I share everyone’s disdain for zero tolerance policies. However, in this case I think she deserves the punishment. She wasn’t pulled over giving her friend a ride home. She was in the party when it got busted up.
She claims that she was just there looking for her friend to give her a ride home, and it’s probably true. But the rules are you shouldn’t be at a party where alcohol is served, and she was. If she gets a pass with this story, every kid will simply claim they are just a designated driver to get off.
I think this was a case of unfortunate timing, and that sucks for her. But she went into the party where she knew alcohol was being served.
She should have had her friend waiting at the street to be picked up.
Also, her only punishment was missing five volleyball games? That’s hardly worth suing anyone over.
When I was a kid I got a five day suspension for fighting. My parents congratulated me and were proud of me, since the situation was I took on two kids my age who were beating up a much younger kid. He was in my patrol in Boy Scouts so I felt obligated to help him.
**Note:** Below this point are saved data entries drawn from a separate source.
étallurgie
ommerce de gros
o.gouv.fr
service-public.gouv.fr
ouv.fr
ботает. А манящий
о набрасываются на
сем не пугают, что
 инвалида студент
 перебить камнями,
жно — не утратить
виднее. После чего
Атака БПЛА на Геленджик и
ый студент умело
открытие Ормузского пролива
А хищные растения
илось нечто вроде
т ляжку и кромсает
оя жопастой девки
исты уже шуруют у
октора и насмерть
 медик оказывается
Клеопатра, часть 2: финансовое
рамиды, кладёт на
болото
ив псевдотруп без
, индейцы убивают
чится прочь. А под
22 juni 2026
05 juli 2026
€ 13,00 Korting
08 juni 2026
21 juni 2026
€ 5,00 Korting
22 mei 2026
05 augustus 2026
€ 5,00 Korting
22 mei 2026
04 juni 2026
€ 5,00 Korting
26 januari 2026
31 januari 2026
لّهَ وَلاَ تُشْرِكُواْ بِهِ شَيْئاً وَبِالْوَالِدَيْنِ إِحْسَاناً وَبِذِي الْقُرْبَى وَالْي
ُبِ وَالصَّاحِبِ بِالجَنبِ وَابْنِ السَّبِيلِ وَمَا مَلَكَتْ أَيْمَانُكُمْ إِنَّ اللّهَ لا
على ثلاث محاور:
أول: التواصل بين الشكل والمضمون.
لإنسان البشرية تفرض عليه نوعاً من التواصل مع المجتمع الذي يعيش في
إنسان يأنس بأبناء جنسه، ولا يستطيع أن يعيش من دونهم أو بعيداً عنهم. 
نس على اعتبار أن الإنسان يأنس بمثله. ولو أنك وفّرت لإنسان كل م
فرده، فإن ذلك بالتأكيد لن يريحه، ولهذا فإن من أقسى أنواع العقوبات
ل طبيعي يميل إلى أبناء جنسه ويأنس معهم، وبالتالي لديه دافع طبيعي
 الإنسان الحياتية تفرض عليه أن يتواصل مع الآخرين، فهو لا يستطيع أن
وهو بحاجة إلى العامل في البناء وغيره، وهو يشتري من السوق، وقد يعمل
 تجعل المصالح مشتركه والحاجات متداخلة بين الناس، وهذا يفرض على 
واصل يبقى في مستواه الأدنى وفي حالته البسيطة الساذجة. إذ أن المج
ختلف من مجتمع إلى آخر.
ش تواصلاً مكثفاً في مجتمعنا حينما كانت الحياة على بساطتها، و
There’s right and there’s legal, and they aren’t always the same. But like I did this girl should just take her medicine. Her parents seem to be supporting her, just like mine did, so it’s all good.
Alright hoss, if you want to take Wiki’s word for it. Jurisdictional variances don’t exist anymore? That’s an awful shaky cite that you didn’t even link - so something tells me it’s not cut and dried as the quote would make it appear.
Plus, I’d love for some douchebag prosecutor to press this charge against my daughter. It’d be pretty easy to take it to the court of public opinion, and have their reputation hung from the stake.